As John Henry grew older, he learned to be more proficient on bull’s-eye targets and added quick draw and rapid fire work to his regular target practice. By now he had gone beyond .22s and reloaded for 15 different cartridges. Being somewhat mechanically inclined he started taking both pistols and revolvers apart to see how they worked and before long he was correcting trigger pulls and smoothing interior parts. He was well on his way to become the man who would soon be known throughout the shooting world as Fitz. From 1918 until 1944 Fitz was the face of Colt, their goodwill ambassador, and expert at tuning Colt revolvers and semiauto pistols.

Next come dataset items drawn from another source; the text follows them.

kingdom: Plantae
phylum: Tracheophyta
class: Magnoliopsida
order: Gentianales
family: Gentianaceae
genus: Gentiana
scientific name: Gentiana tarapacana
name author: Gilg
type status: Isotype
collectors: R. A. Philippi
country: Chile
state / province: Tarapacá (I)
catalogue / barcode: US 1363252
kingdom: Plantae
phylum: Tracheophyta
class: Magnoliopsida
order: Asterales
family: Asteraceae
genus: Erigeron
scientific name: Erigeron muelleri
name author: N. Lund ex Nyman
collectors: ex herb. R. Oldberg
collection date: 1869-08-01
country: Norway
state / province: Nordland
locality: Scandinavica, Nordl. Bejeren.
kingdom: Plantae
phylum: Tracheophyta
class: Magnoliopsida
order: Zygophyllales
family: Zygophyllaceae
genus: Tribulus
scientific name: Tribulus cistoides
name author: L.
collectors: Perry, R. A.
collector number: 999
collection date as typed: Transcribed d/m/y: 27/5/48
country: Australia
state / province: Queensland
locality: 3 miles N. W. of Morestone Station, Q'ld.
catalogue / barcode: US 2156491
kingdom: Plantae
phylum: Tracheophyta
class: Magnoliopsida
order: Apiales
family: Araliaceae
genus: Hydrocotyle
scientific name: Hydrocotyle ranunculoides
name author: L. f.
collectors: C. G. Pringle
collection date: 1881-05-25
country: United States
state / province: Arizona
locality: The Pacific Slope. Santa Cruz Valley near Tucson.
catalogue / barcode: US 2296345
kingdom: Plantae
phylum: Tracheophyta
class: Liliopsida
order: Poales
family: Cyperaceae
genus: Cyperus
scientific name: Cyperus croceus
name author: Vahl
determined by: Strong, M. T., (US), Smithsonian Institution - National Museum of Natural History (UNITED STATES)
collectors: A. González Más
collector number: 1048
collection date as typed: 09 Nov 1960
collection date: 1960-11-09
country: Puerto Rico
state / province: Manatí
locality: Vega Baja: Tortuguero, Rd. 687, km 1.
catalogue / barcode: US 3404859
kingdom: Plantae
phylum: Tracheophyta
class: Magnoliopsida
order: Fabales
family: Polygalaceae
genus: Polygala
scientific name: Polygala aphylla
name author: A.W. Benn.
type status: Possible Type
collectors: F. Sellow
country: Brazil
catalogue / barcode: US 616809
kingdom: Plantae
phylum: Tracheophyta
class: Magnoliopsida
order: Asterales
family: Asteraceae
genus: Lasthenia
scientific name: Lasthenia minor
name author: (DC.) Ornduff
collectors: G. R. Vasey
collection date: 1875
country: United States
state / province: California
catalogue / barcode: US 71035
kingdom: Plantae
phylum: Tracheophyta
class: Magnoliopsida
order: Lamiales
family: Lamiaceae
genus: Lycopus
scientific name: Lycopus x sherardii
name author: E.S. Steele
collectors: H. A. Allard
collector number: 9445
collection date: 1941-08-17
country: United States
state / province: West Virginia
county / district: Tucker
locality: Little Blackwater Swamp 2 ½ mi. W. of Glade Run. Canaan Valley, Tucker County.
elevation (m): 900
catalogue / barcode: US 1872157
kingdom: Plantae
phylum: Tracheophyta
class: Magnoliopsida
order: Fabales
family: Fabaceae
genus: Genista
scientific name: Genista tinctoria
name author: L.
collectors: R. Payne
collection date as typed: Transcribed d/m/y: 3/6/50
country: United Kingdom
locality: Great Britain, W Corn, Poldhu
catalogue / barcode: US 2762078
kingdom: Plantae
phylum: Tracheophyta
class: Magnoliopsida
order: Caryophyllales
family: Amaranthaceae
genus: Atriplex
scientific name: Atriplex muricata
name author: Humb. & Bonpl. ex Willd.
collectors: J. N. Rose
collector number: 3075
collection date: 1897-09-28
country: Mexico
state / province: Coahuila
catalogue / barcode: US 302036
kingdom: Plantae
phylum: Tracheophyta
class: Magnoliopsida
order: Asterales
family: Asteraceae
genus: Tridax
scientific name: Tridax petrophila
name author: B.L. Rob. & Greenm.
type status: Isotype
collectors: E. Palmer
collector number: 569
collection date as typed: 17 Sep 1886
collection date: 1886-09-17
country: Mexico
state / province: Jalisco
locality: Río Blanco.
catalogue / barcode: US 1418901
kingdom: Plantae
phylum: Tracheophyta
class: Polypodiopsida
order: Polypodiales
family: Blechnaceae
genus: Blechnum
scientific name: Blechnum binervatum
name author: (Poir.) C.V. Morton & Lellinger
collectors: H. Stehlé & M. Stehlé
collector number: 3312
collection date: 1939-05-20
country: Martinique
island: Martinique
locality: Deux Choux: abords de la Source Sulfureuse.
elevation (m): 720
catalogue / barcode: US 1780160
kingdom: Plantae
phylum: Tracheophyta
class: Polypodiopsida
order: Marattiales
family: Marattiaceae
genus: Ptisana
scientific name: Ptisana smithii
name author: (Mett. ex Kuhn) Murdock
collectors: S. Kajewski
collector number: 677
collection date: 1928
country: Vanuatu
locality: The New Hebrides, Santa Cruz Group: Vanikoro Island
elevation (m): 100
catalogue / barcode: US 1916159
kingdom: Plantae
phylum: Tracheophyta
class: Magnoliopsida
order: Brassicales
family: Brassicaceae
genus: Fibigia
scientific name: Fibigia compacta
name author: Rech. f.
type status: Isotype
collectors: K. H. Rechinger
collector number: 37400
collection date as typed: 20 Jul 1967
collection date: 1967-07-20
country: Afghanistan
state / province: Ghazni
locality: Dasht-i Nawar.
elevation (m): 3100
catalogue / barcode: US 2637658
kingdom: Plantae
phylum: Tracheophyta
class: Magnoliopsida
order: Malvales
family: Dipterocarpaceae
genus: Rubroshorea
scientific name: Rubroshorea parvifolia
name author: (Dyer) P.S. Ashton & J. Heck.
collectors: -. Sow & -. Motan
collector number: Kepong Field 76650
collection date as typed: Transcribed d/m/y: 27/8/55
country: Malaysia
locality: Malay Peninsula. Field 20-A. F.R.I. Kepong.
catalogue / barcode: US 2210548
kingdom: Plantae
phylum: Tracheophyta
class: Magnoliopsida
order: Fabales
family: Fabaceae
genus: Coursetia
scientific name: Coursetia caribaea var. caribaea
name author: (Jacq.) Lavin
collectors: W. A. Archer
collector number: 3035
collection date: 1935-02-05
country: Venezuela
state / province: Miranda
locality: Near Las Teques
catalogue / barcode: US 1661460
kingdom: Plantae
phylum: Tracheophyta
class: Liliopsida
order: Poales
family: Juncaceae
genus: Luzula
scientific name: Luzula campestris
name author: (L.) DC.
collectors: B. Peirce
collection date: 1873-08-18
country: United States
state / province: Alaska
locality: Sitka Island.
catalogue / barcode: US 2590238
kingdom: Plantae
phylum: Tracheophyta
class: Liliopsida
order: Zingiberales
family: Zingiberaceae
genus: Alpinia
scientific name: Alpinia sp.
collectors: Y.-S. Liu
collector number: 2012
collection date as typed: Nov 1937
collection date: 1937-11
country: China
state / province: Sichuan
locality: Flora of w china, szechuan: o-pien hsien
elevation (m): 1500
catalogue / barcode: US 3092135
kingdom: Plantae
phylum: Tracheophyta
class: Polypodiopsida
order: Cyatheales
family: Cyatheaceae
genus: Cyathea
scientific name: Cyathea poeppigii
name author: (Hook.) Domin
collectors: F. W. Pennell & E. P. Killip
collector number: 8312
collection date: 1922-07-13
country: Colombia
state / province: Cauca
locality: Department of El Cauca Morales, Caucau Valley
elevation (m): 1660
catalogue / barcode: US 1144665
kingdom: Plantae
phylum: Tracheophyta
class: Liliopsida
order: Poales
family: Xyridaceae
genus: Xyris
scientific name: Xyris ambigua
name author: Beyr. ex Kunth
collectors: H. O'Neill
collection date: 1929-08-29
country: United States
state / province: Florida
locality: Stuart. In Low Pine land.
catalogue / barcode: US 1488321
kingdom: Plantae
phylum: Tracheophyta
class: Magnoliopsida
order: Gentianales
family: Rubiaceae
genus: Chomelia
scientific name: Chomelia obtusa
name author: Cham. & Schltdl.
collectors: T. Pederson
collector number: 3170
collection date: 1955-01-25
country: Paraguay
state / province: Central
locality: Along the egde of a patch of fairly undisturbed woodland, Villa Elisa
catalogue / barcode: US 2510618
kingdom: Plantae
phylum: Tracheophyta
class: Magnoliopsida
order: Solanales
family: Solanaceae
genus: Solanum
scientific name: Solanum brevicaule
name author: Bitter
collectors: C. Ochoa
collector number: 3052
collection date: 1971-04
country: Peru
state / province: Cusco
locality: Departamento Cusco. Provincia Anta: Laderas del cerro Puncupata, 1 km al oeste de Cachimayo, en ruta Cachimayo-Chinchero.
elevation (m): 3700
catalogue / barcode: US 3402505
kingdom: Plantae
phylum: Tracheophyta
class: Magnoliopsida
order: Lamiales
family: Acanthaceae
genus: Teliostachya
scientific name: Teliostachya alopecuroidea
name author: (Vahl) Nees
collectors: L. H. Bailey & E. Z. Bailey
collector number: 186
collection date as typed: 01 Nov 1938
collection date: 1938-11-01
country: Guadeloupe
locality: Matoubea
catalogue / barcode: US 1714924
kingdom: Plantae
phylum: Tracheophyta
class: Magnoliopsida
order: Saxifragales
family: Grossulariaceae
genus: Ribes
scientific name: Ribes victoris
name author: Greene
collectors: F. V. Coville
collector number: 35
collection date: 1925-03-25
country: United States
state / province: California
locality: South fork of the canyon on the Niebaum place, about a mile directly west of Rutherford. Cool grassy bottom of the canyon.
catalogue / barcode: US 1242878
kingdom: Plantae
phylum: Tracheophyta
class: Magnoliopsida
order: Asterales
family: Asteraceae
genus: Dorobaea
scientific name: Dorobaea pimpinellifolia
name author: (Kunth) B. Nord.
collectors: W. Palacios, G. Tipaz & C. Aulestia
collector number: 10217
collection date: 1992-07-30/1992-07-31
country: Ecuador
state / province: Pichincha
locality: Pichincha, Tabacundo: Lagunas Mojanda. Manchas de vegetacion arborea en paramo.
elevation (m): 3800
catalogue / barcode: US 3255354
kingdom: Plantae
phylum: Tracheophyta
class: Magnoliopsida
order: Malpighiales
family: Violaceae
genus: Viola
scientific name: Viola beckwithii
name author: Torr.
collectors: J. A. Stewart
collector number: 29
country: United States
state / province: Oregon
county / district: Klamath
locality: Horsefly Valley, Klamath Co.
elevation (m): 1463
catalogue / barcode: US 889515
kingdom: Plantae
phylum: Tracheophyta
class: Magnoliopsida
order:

There are many classic books from the 1930s, however Fitz came first. His monumental work Shooting, was published in 1930. Fitz’s book is certainly dated, being over 80 years old, as are the others too. However, guns and cartridges may change, but basics remain the same. When reading through Fitz’s book, especially the sections concerning quick draw, self-defense, and police techniques I thought I saw a lot of Clint Smith and Mas Ayoob in those old pages. Perhaps I have it backwards and instead see a lot of Fitz in their writings.